Pegada de carbono do etanol brasileiro pode ser negativa
O etanol brasileiro, em conjunto com tecnologias como BECCS e biochar, tem potencial para gerar emissões negativas de carbono. Apesar dos desafios relacionados a custos e implementação, a adoção de políticas públicas e incentivos econômicos é fundamental para tornar essas soluções viáveis.
Estudo da Embrapa e Unicamp indica que novas tecnologias podem transformar a pegada de carbono do etanol brasileiro em negativa. A integração de bioenergia com captura e armazenamento de carbono (BECCS) e o uso de biochar são soluções promissoras para ampliar os benefícios ambientais do RenovaBio. Contudo, o alto custo e a falta de incentivos são desafios a serem superados.
Integração de BECCS e biochar
A combinação de tecnologias de captura de carbono e aplicação de biochar desponta como uma estratégia capaz de reduzir de forma significativa a pegada de carbono do etanol brasileiro.
O processo conhecido como bioenergia com captura e armazenamento de carbono permite reter o CO₂ emitido durante a produção de etanol e energia nas usinas, direcionando esse gás para formações geológicas onde permanece isolado.
A técnica abre caminho para que o etanol alcance características de emissão negativa ao impedir que parte do carbono retorne à atmosfera.

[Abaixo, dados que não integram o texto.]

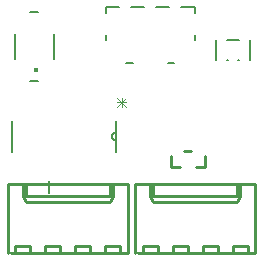
<source format=gto>
G75*
%MOIN*%
%OFA0B0*%
%FSLAX25Y25*%
%IPPOS*%
%LPD*%
%AMOC8*
5,1,8,0,0,1.08239X$1,22.5*
%
%ADD10C,0.01000*%
%ADD11C,0.00600*%
%ADD12C,0.00300*%
%ADD13C,0.00800*%
%ADD14C,0.01433*%
%ADD15C,0.00500*%
D10*
X0002894Y0009606D02*
X0002894Y0021106D01*
X0002894Y0032606D01*
X0007894Y0032606D01*
X0007894Y0028606D01*
X0008894Y0026606D01*
X0036894Y0026606D01*
X0037894Y0028606D01*
X0037894Y0032606D01*
X0036894Y0032606D02*
X0036894Y0028606D01*
X0037894Y0028606D01*
X0036894Y0028606D02*
X0008894Y0028606D01*
X0008894Y0032606D01*
X0007894Y0032606D02*
X0012894Y0032606D01*
X0042894Y0032606D01*
X0042894Y0021106D01*
X0042894Y0009606D01*
X0040394Y0009606D01*
X0040394Y0012106D01*
X0035394Y0012106D01*
X0035394Y0009606D01*
X0030394Y0009606D01*
X0030394Y0012106D01*
X0025394Y0012106D01*
X0025394Y0009606D01*
X0020394Y0009606D01*
X0005394Y0009606D01*
X0005394Y0012106D01*
X0010394Y0012106D01*
X0010394Y0009606D01*
X0015394Y0009606D01*
X0015394Y0012106D01*
X0020394Y0012106D01*
X0020394Y0009606D01*
X0012394Y0009606D02*
X0042894Y0009606D01*
X0045394Y0009606D02*
X0045394Y0021106D01*
X0045394Y0032606D01*
X0050394Y0032606D01*
X0050394Y0028606D01*
X0051394Y0026606D01*
X0079394Y0026606D01*
X0080394Y0028606D01*
X0080394Y0032606D01*
X0079394Y0032606D02*
X0079394Y0028606D01*
X0080394Y0028606D01*
X0079394Y0028606D02*
X0051394Y0028606D01*
X0051394Y0032606D01*
X0050394Y0032606D02*
X0055394Y0032606D01*
X0085394Y0032606D01*
X0085394Y0021106D01*
X0085394Y0009606D01*
X0082894Y0009606D01*
X0082894Y0012106D01*
X0077894Y0012106D01*
X0077894Y0009606D01*
X0072894Y0009606D01*
X0072894Y0012106D01*
X0067894Y0012106D01*
X0067894Y0009606D01*
X0062894Y0009606D01*
X0047894Y0009606D01*
X0047894Y0012106D01*
X0052894Y0012106D01*
X0052894Y0009606D01*
X0057894Y0009606D01*
X0057894Y0012106D01*
X0062894Y0012106D01*
X0062894Y0009606D01*
X0054894Y0009606D02*
X0085394Y0009606D01*
X0051394Y0028606D02*
X0050394Y0028606D01*
X0057294Y0038506D02*
X0060294Y0038506D01*
X0057294Y0038506D02*
X0057294Y0042106D01*
X0061694Y0043706D02*
X0064094Y0043706D01*
X0068494Y0042106D02*
X0068494Y0038506D01*
X0065494Y0038506D01*
X0047894Y0009606D02*
X0046394Y0009606D01*
X0008894Y0028606D02*
X0007894Y0028606D01*
X0005394Y0009606D02*
X0003894Y0009606D01*
D11*
X0016744Y0029806D02*
X0016744Y0033706D01*
X0004444Y0043506D02*
X0004444Y0053706D01*
X0038844Y0053706D02*
X0038844Y0049806D01*
X0038844Y0047406D01*
X0038844Y0043506D01*
X0038844Y0047406D02*
X0038775Y0047408D01*
X0038707Y0047414D01*
X0038639Y0047424D01*
X0038572Y0047437D01*
X0038506Y0047455D01*
X0038441Y0047476D01*
X0038377Y0047501D01*
X0038315Y0047529D01*
X0038254Y0047561D01*
X0038195Y0047596D01*
X0038139Y0047635D01*
X0038084Y0047677D01*
X0038033Y0047722D01*
X0037983Y0047770D01*
X0037937Y0047820D01*
X0037894Y0047873D01*
X0037853Y0047929D01*
X0037816Y0047986D01*
X0037783Y0048046D01*
X0037752Y0048108D01*
X0037726Y0048171D01*
X0037703Y0048235D01*
X0037683Y0048301D01*
X0037668Y0048368D01*
X0037656Y0048435D01*
X0037648Y0048503D01*
X0037644Y0048572D01*
X0037644Y0048640D01*
X0037648Y0048709D01*
X0037656Y0048777D01*
X0037668Y0048844D01*
X0037683Y0048911D01*
X0037703Y0048977D01*
X0037726Y0049041D01*
X0037752Y0049104D01*
X0037783Y0049166D01*
X0037816Y0049226D01*
X0037853Y0049283D01*
X0037894Y0049339D01*
X0037937Y0049392D01*
X0037983Y0049442D01*
X0038033Y0049490D01*
X0038084Y0049535D01*
X0038139Y0049577D01*
X0038195Y0049616D01*
X0038254Y0049651D01*
X0038315Y0049683D01*
X0038377Y0049711D01*
X0038441Y0049736D01*
X0038506Y0049757D01*
X0038572Y0049775D01*
X0038639Y0049788D01*
X0038707Y0049798D01*
X0038775Y0049804D01*
X0038844Y0049806D01*
X0072296Y0074167D02*
X0072296Y0080545D01*
X0075839Y0080545D02*
X0079949Y0080545D01*
X0083493Y0080545D02*
X0083493Y0074167D01*
X0079949Y0074167D02*
X0079579Y0074167D01*
X0076209Y0074167D02*
X0075839Y0074167D01*
D12*
X0042414Y0061456D02*
X0039278Y0058320D01*
X0039278Y0059888D02*
X0042414Y0059888D01*
X0042414Y0058320D02*
X0039278Y0061456D01*
X0040846Y0061456D02*
X0040846Y0058320D01*
D13*
X0018140Y0074472D02*
X0018140Y0082740D01*
X0012825Y0090023D02*
X0010463Y0090023D01*
X0005148Y0082740D02*
X0005148Y0074472D01*
X0010463Y0067189D02*
X0012825Y0067189D01*
D14*
X0012431Y0070535D03*
D15*
X0012394Y0009606D02*
X0002894Y0009606D01*
X0007894Y0031106D02*
X0007894Y0032606D01*
X0008894Y0032606D01*
X0045394Y0009606D02*
X0054894Y0009606D01*
X0050394Y0031106D02*
X0050394Y0032606D01*
X0051394Y0032606D01*
X0056300Y0072917D02*
X0058465Y0072917D01*
X0065158Y0080791D02*
X0065158Y0082366D01*
X0065158Y0089846D02*
X0065158Y0091815D01*
X0060729Y0091815D01*
X0056792Y0091815D02*
X0052363Y0091815D01*
X0048426Y0091815D02*
X0043996Y0091815D01*
X0040059Y0091815D02*
X0035630Y0091815D01*
X0035630Y0089846D01*
X0035630Y0082366D02*
X0035630Y0080791D01*
X0042323Y0072917D02*
X0044489Y0072917D01*
M02*

</source>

O uso de biochar complementa essa abordagem ao transformar resíduos vegetais, como o bagaço de cana, em um material estável que atua como reservatório de carbono quando incorporado ao solo.

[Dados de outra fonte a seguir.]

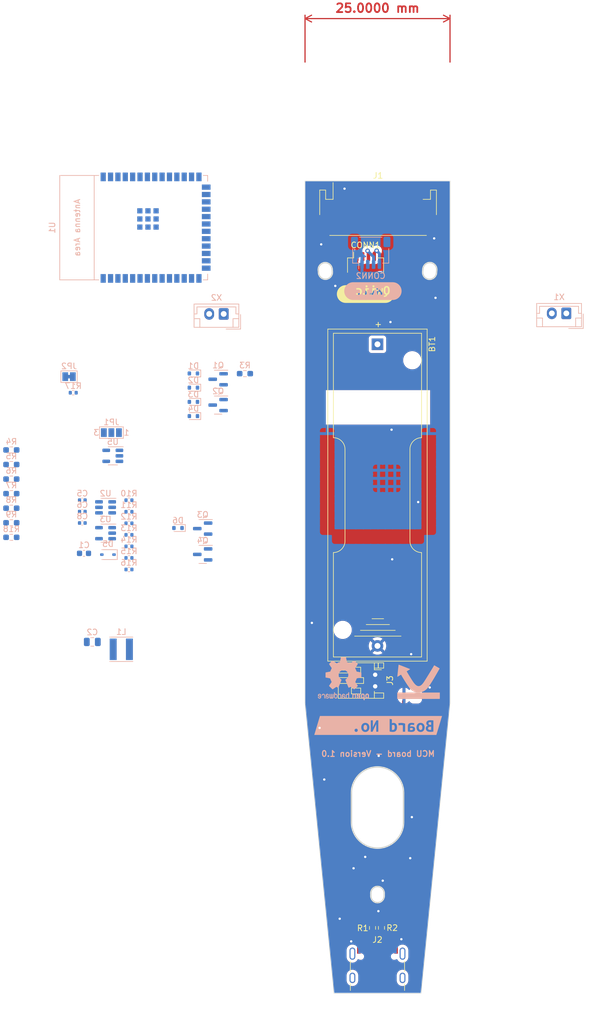
<source format=kicad_pcb>
(kicad_pcb (version 20221018) (generator pcbnew)

  (general
    (thickness 1.6)
  )

  (paper "A4")
  (title_block
    (title "Controller Board")
    (date "2022-12-23")
    (rev "1.0")
    (company "PlasticScanner")
    (comment 4 "AISLER Project ID: NIAORFSJ")
  )

  (layers
    (0 "F.Cu" signal)
    (31 "B.Cu" signal)
    (32 "B.Adhes" user "B.Adhesive")
    (33 "F.Adhes" user "F.Adhesive")
    (34 "B.Paste" user)
    (35 "F.Paste" user)
    (36 "B.SilkS" user "B.Silkscreen")
    (37 "F.SilkS" user "F.Silkscreen")
    (38 "B.Mask" user)
    (39 "F.Mask" user)
    (40 "Dwgs.User" user "User.Drawings")
    (41 "Cmts.User" user "User.Comments")
    (42 "Eco1.User" user "User.Eco1")
    (43 "Eco2.User" user "User.Eco2")
    (44 "Edge.Cuts" user)
    (45 "Margin" user)
    (46 "B.CrtYd" user "B.Courtyard")
    (47 "F.CrtYd" user "F.Courtyard")
    (48 "B.Fab" user)
    (49 "F.Fab" user)
    (50 "User.1" user)
    (51 "User.2" user)
    (52 "User.3" user)
    (53 "User.4" user)
    (54 "User.5" user)
    (55 "User.6" user)
    (56 "User.7" user)
    (57 "User.8" user)
    (58 "User.9" user)
  )

  (setup
    (stackup
      (layer "F.SilkS" (type "Top Silk Screen"))
      (layer "F.Paste" (type "Top Solder Paste"))
      (layer "F.Mask" (type "Top Solder Mask") (thickness 0.01))
      (layer "F.Cu" (type "copper") (thickness 0.035))
      (layer "dielectric 1" (type "core") (thickness 1.51) (material "FR4") (epsilon_r 4.5) (loss_tangent 0.02))
      (layer "B.Cu" (type "copper") (thickness 0.035))
      (layer "B.Mask" (type "Bottom Solder Mask") (thickness 0.01))
      (layer "B.Paste" (type "Bottom Solder Paste"))
      (layer "B.SilkS" (type "Bottom Silk Screen"))
      (copper_finish "None")
      (dielectric_constraints no)
    )
    (pad_to_mask_clearance 0)
    (pcbplotparams
      (layerselection 0x00010fc_ffffffff)
      (plot_on_all_layers_selection 0x0000000_00000000)
      (disableapertmacros false)
      (usegerberextensions false)
      (usegerberattributes true)
      (usegerberadvancedattributes true)
      (creategerberjobfile true)
      (dashed_line_dash_ratio 12.000000)
      (dashed_line_gap_ratio 3.000000)
      (svgprecision 6)
      (plotframeref false)
      (viasonmask false)
      (mode 1)
      (useauxorigin false)
      (hpglpennumber 1)
      (hpglpenspeed 20)
      (hpglpendiameter 15.000000)
      (dxfpolygonmode true)
      (dxfimperialunits true)
      (dxfusepcbnewfont true)
      (psnegative false)
      (psa4output false)
      (plotreference true)
      (plotvalue true)
      (plotinvisibletext false)
      (sketchpadsonfab false)
      (subtractmaskfromsilk false)
      (outputformat 1)
      (mirror false)
      (drillshape 0)
      (scaleselection 1)
      (outputdirectory "grb/")
    )
  )

  (net 0 "")
  (net 1 "3.3V")
  (net 2 "GND")
  (net 3 "USB_pwr")
  (net 4 "/Trigger_Wake_Up/VBAT")
  (net 5 "/EN")
  (net 6 "/Switched_Power")
  (net 7 "+3V3")
  (net 8 "Net-(U3-FB)")
  (net 9 "/SDA")
  (net 10 "/SCL")
  (net 11 "Net-(D1-K)")
  (net 12 "Net-(D1-A)")
  (net 13 "Net-(D2-K)")
  (net 14 "Net-(D3-K)")
  (net 15 "Net-(D3-A)")
  (net 16 "Net-(D4-K)")
  (net 17 "/KeepAlive")
  (net 18 "/GPIO18{slash}MOSI")
  (net 19 "/GPIO5{slash}SCK")
  (net 20 "/GPIO32")
  (net 21 "/GPIO15")
  (net 22 "/GPIO33")
  (net 23 "/GPIO27")
  (net 24 "Net-(J2-GND-PadA1)")
  (net 25 "Net-(J2-CC1)")
  (net 26 "/D+")
  (net 27 "/D-")
  (net 28 "unconnected-(J2-SBU1-PadA8)")
  (net 29 "Net-(J2-CC2)")
  (net 30 "unconnected-(J2-SBU2-PadB8)")
  (net 31 "/Shield")
  (net 32 "Net-(JP1-C)")
  (net 33 "/Trigger")
  (net 34 "Net-(U3-SW)")
  (net 35 "Net-(Q1-B)")
  (net 36 "Net-(Q1-E)")
  (net 37 "Net-(Q1-C)")
  (net 38 "Net-(Q2-G)")
  (net 39 "Net-(Q2-D)")
  (net 40 "unconnected-(Q3-E-Pad2)")
  (net 41 "/USB_D+")
  (net 42 "/USB_D-")
  (net 43 "Net-(U5-PROG)")
  (net 44 "unconnected-(R18-Pad1)")
  (net 45 "unconnected-(U1-GPIO4{slash}TOUCH4{slash}ADC1_CH3-Pad4)")
  (net 46 "unconnected-(U1-GPIO5{slash}TOUCH5{slash}ADC1_CH4-Pad5)")
  (net 47 "unconnected-(U1-GPIO6{slash}TOUCH6{slash}ADC1_CH5-Pad6)")
  (net 48 "unconnected-(U1-GPIO7{slash}TOUCH7{slash}ADC1_CH6-Pad7)")
  (net 49 "unconnected-(U1-GPIO15{slash}U0RTS{slash}ADC2_CH4{slash}XTAL_32K_P-Pad8)")
  (net 50 "unconnected-(U1-GPIO16{slash}U0CTS{slash}ADC2_CH5{slash}XTAL_32K_N-Pad9)")
  (net 51 "unconnected-(U1-GPIO17{slash}U1TXD{slash}ADC2_CH6-Pad10)")
  (net 52 "unconnected-(U1-GPIO18{slash}U1RXD{slash}ADC2_CH7{slash}CLK_OUT3-Pad11)")
  (net 53 "unconnected-(U1-GPIO8{slash}TOUCH8{slash}ADC1_CH7{slash}SUBSPICS1-Pad12)")
  (net 54 "unconnected-(U1-GPIO3{slash}TOUCH3{slash}ADC1_CH2-Pad15)")
  (net 55 "unconnected-(U1-GPIO46-Pad16)")
  (net 56 "unconnected-(U1-GPIO9{slash}TOUCH9{slash}ADC1_CH8{slash}FSPIHD{slash}SUBSPIHD-Pad17)")
  (net 57 "unconnected-(U1-GPIO10{slash}TOUCH10{slash}ADC1_CH9{slash}FSPICS0{slash}FSPIIO4{slash}SUBSPICS0-Pad18)")
  (net 58 "unconnected-(U1-GPIO11{slash}TOUCH11{slash}ADC2_CH0{slash}FSPID{slash}FSPIIO5{slash}SUBSPID-Pad19)")
  (net 59 "unconnected-(U1-GPIO12{slash}TOUCH12{slash}ADC2_CH1{slash}FSPICLK{slash}FSPIIO6{slash}SUBSPICLK-Pad20)")
  (net 60 "unconnected-(U1-GPIO13{slash}TOUCH13{slash}ADC2_CH2{slash}FSPIQ{slash}FSPIIO7{slash}SUBSPIQ-Pad21)")
  (net 61 "unconnected-(U1-GPIO14{slash}TOUCH14{slash}ADC2_CH3{slash}FSPIWP{slash}FSPIDQS{slash}SUBSPIWP-Pad22)")
  (net 62 "unconnected-(U1-GPIO21-Pad23)")
  (net 63 "unconnected-(U1-GPIO47{slash}SPICLK_P{slash}SUBSPICLK_P_DIFF-Pad24)")
  (net 64 "unconnected-(U1-GPIO48{slash}SPICLK_N{slash}SUBSPICLK_N_DIFF-Pad25)")
  (net 65 "unconnected-(U1-GPIO45-Pad26)")
  (net 66 "unconnected-(U1-GPIO0{slash}BOOT-Pad27)")
  (net 67 "unconnected-(U1-SPIIO6{slash}GPIO35{slash}FSPID{slash}SUBSPID-Pad28)")
  (net 68 "unconnected-(U1-SPIIO7{slash}GPIO36{slash}FSPICLK{slash}SUBSPICLK-Pad29)")
  (net 69 "unconnected-(U1-SPIDQS{slash}GPIO37{slash}FSPIQ{slash}SUBSPIQ-Pad30)")
  (net 70 "unconnected-(U1-GPIO38{slash}FSPIWP{slash}SUBSPIWP-Pad31)")
  (net 71 "unconnected-(U1-MTCK{slash}GPIO39{slash}CLK_OUT3{slash}SUBSPICS1-Pad32)")
  (net 72 "unconnected-(U1-MTDO{slash}GPIO40{slash}CLK_OUT2-Pad33)")
  (net 73 "unconnected-(U1-MTDI{slash}GPIO41{slash}CLK_OUT1-Pad34)")
  (net 74 "unconnected-(U1-MTMS{slash}GPIO42-Pad35)")
  (net 75 "unconnected-(U1-U0RXD{slash}GPIO44{slash}CLK_OUT2-Pad36)")
  (net 76 "unconnected-(U1-U0TXD{slash}GPIO43{slash}CLK_OUT1-Pad37)")

  (footprint "Resistor_SMD:R_0603_1608Metric_Pad0.98x0.95mm_HandSolder" (layer "F.Cu") (at 109.79 163.75 90))

  (footprint "Connector_JST:JST_PH_S2B-PH-K_1x02_P2.00mm_Horizontal" (layer "F.Cu") (at 110.2476 120.1072 -90))

  (footprint "Battery:BatteryHolder_Keystone_2460_1xAA" (layer "F.Cu") (at 110.6424 63.1444 -90))

  (footprint "Connector_JST:JST_SH_SM04B-SRSS-TB_1x04-1MP_P1.00mm_Horizontal" (layer "F.Cu") (at 108.585 50.038))

  (footprint "Connector_USB:USB_C_Receptacle_GCT_USB4105-xx-A_16P_TopMnt_Horizontal" (layer "F.Cu") (at 110.6404 171.2894))

  (footprint "kibuzzard-63988507" (layer "F.Cu") (at 108.585 54.483 180))

  (footprint "Resistor_SMD:R_0603_1608Metric_Pad0.98x0.95mm_HandSolder" (layer "F.Cu") (at 111.33 163.74 -90))

  (footprint "Connector_JST:JST_PH_S8B-PH-SM4-TB_1x08-1MP_P2.00mm_Horizontal" (layer "F.Cu") (at 110.744 39.87))

  (footprint "Resistor_SMD:R_0402_1005Metric" (layer "B.Cu") (at 67.7888 90.0224 180))

  (footprint "Resistor_SMD:R_0603_1608Metric_Pad0.98x0.95mm_HandSolder" (layer "B.Cu") (at 47.5121 91.3984 180))

  (footprint "Inductor_SMD:L_Taiyo-Yuden_MD-4040" (layer "B.Cu") (at 66.4688 115.7224 180))

  (footprint "Resistor_SMD:R_0402_1005Metric" (layer "B.Cu") (at 67.7888 97.9824 180))

  (footprint "Package_TO_SOT_SMD:SOT-23-5" (layer "B.Cu") (at 65.0088 82.3724 180))

  (footprint "Resistor_SMD:R_0603_1608Metric_Pad0.98x0.95mm_HandSolder" (layer "B.Cu") (at 47.5121 96.4184 180))

  (footprint "Diode_SMD:D_SOD-523" (layer "B.Cu") (at 78.9038 75.5224 180))

  (footprint "Resistor_SMD:R_0402_1005Metric" (layer "B.Cu") (at 67.7888 94.0024 180))

  (footprint "Jumper:SolderJumper-2_P1.3mm_Bridged_Pad1.0x1.5mm" (layer "B.Cu") (at 57.4588 68.7224 180))

  (footprint "Diode_SMD:D_SOD-523" (layer "B.Cu") (at 78.9038 73.0724 180))

  (footprint "Resistor_SMD:R_0402_1005Metric" (layer "B.Cu") (at 67.7888 92.0124 180))

  (footprint "Resistor_SMD:R_0603_1608Metric_Pad0.98x0.95mm_HandSolder" (layer "B.Cu") (at 47.5121 93.9084 180))

  (footprint "Package_TO_SOT_SMD:SOT-23" (layer "B.Cu") (at 83.1688 69.1724 180))

  (footprint "Resistor_SMD:R_0402_1005Metric" (layer "B.Cu") (at 67.7888 101.9624 180))

  (footprint "Resistor_SMD:R_0603_1608Metric_Pad0.98x0.95mm_HandSolder" (layer "B.Cu") (at 47.5121 81.3584 180))

  (footprint "Connector_JST:JST_EH_B2B-EH-A_1x02_P2.50mm_Vertical" (layer "B.Cu") (at 84.1248 57.912 180))

  (footprint "Capacitor_SMD:C_0402_1005Metric" (layer "B.Cu") (at 59.7488 93.9524 180))

  (footprint "Resistor_SMD:R_0603_1608Metric_Pad0.98x0.95mm_HandSolder" (layer "B.Cu") (at 47.5121 86.3784 180))

  (footprint "Package_TO_SOT_SMD:SOT-23" (layer "B.Cu") (at 80.5063 99.3648 180))

  (footprint "Capacitor_SMD:C_0603_1608Metric" (layer "B.Cu") (at 60.0388 99.1824 180))

  (footprint "kibuzzard-639881D9" (layer "B.Cu") (at 110.76 128.85 180))

  (footprint "Capacitor_SMD:C_0402_1005Metric" (layer "B.Cu") (at 59.7488 91.9824 180))

  (footprint "Diode_SMD:D_SOD-523" (layer "B.Cu") (at 76.2413 94.8148 180))

  (footprint "Symbol:OSHW-Logo2_9.8x8mm_SilkScreen" (layer "B.Cu") (at 104.775 120.777 180))

  (footprint "Resistor_SMD:R_0603_1608Metric_Pad0.98x0.95mm_HandSolder" (layer "B.Cu") (at 87.7888 68.2024 180))

  (footprint "Connector_JST:JST_SH_SM04B-SRSS-TB_1x04-1MP_P1.00mm_Horizontal" (layer "B.Cu") (at 109.474 47.371))

  (footprint "Symbol:PlasticScannerLogo" (layer "B.Cu")
    (tstamp 8174b4de-74b1-48db-ab8e-c8432251095b)
    (at 117.729 121.412 180)
    (attr board_only exclude_from_pos_files exclude_from_bom)
    (fp_text reference "PlasticScannerLogo" (at 0 0.5 unlocked) (layer "B.SilkS") hide
        (e
... [236286 chars truncated]
</source>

Além de contribuir para o sequestro de CO₂, o biochar melhora atributos do solo e reduz a intensidade de carbono associada ao cultivo da cana-de-açúcar.
Em conjunto, as duas tecnologias elevam o potencial de mitigação climática e fortalecem a sustentabilidade da cadeia produtiva do etanol.
Embora os benefícios ambientais sejam expressivos, a adoção em larga escala ainda depende da superação de barreiras relacionadas aos custos e ao desenvolvimento de mecanismos de incentivo.
A ampliação do uso dessas tecnologias também determina a evolução do etanol como combustível de baixo carbono em um cenário global cada vez mais exigente em relação à redução de emissões.
Comparação com veículos elétricos
A comparação entre o etanol brasileiro e os veículos elétricos é um ponto crucial no debate sobre soluções sustentáveis para o transporte.
O etanol, mesmo sem as tecnologias de emissão negativa, já apresenta uma menor intensidade de carbono em comparação com a gasolina, devido à sua origem biogênica.
No entanto, ao integrar tecnologias como BECCS e biochar, o etanol pode alcançar ou até superar o desempenho ambiental dos veículos elétricos.
Veículos elétricos são frequentemente considerados uma opção limpa, mas sua pegada de carbono depende da fonte de eletricidade utilizada para carregá-los.
No Brasil, onde a matriz elétrica é majoritariamente renovável, o impacto ambiental dos veículos elétricos é reduzido.
No entanto, em cenários onde a eletricidade provém de fontes fósseis, o etanol com tecnologias avançadas pode ser uma alternativa ainda mais verde.
Além disso, o etanol tem a vantagem de ser produzido localmente, o que reduz a necessidade de infraestrutura de recarga e importação de componentes, como baterias, que possuem impactos ambientais significativos em seu ciclo de vida.
Essa comparação ressalta a importância de considerar todo o ciclo de vida dos combustíveis e veículos ao avaliar suas contribuições para a sustentabilidade.
Políticas públicas e incentivos
As políticas públicas e os incentivos são elementos cruciais para a implementação bem-sucedida de tecnologias de emissão negativa no setor de etanol.
O programa RenovaBio já oferece um mecanismo de incentivo por meio dos Créditos de Descarbonização (CBIOs), que são ativos ambientais negociados em bolsa.
No entanto, os valores atuais dos CBIOs podem não ser suficientes para cobrir os altos custos associados a tecnologias como BECCS e biochar.
Para viabilizar essas tecnologias, é necessário que o governo e as instituições financeiras criem políticas complementares que ofereçam subsídios e linhas de crédito específicas para projetos de captura e armazenamento de carbono.
Além disso, a participação do Brasil no mercado voluntário de carbono (VCM) pode ser uma estratégia eficaz para atrair investimentos internacionais e fomentar o desenvolvimento dessas tecnologias.
A criação de um ambiente regulatório favorável, aliado a incentivos econômicos, é essencial para que o Brasil possa liderar a transição para combustíveis de “emissão negativa” e cumprir suas metas climáticas.